Cette directrice, qui a été contrainte de quitter Marseille pour Paris afin de protéger sa vie, a déclaré : "Ce que vous avez publié a bouleversé ma vie." Sous protection policière depuis plus d'un an, elle a dû vivre en isolement, révélant l'impact dévastateur de ces menaces sur son quotidien.
En décembre 2024, un message circulant en ligne offrait 120 000 euros pour l'élimination d'un représentant de l'État. Ce message a été relayé par Othmane B. et Sabrina M., qui ont réagi depuis leurs cellules en mars 2025. Selon la présidente du tribunal, ce type de publication ne doit pas être pris à la légère, car il montre à quel point des actes criminels peuvent être banalisés dans certains milieux.
Othmane B. a admis avoir partagé le contrat sans prêter attention à son contenu. "J'ai fait le con, je suis désolé d'avoir participé à cette bêtise," a-t-il déclaré. Son intérêt pour la référence à la "DZ" qui renvoie à ses origines algériennes l'a poussé à agir, cherchant également à accroître son audience sur les réseaux sociaux.
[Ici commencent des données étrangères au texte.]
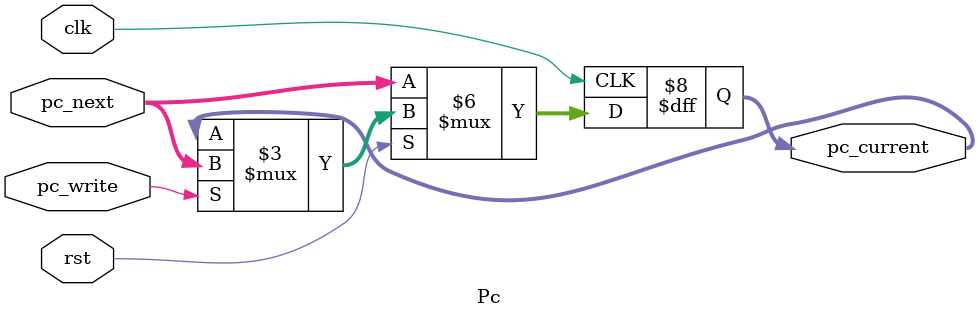
<source format=v>
module Pc (
    input wire       clk,
    input wire       rst,
    input wire       pc_write,
    input wire [7:0] pc_next,
    output reg [7:0] pc_current
);

always @(posedge clk ) 
begin
    if(!rst)
    begin
        pc_current <= pc_next; 
    end
    else if(pc_write)
    begin
        pc_current<=pc_next;
    end
end
    
endmodule
</source>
La procureure a souligné que ces individus peuvent se trouver en marge de la DZ Mafia, mais leur implication reste sérieuse.
La deuxième prévenue, originaire de Marseille, a choisi de ne pas comparaître. Lors de sa garde à vue, elle a exprimé qu'elle n'avait "aucune animosité" et qu'elle avait partagé la publication pour illustrer à quel point "les gens sont fous" à Marseille. Cette banalisation de la violence inquiète de nombreux experts. Selon un sociologue qui a étudié l'impact des réseaux sociaux dans la délinquance, "les plateformes amplifient des messages dangereux, normalisant des comportements violents qui peuvent avoir de graves répercussions."
La procureure a demandé une peine de deux ans de prison, dont six mois avec sursis, assortie d'un mandat de dépôt, pour des charges de "publicité de crime" et de "menace ou intimidation envers un dépositaire de l'autorité publique". Le jugement est attendu pour le 28 janvier, rappelant à tous l'importance de la responsabilité en ligne dans un monde où la frontière entre le virtuel et le réel continue de s'effacer.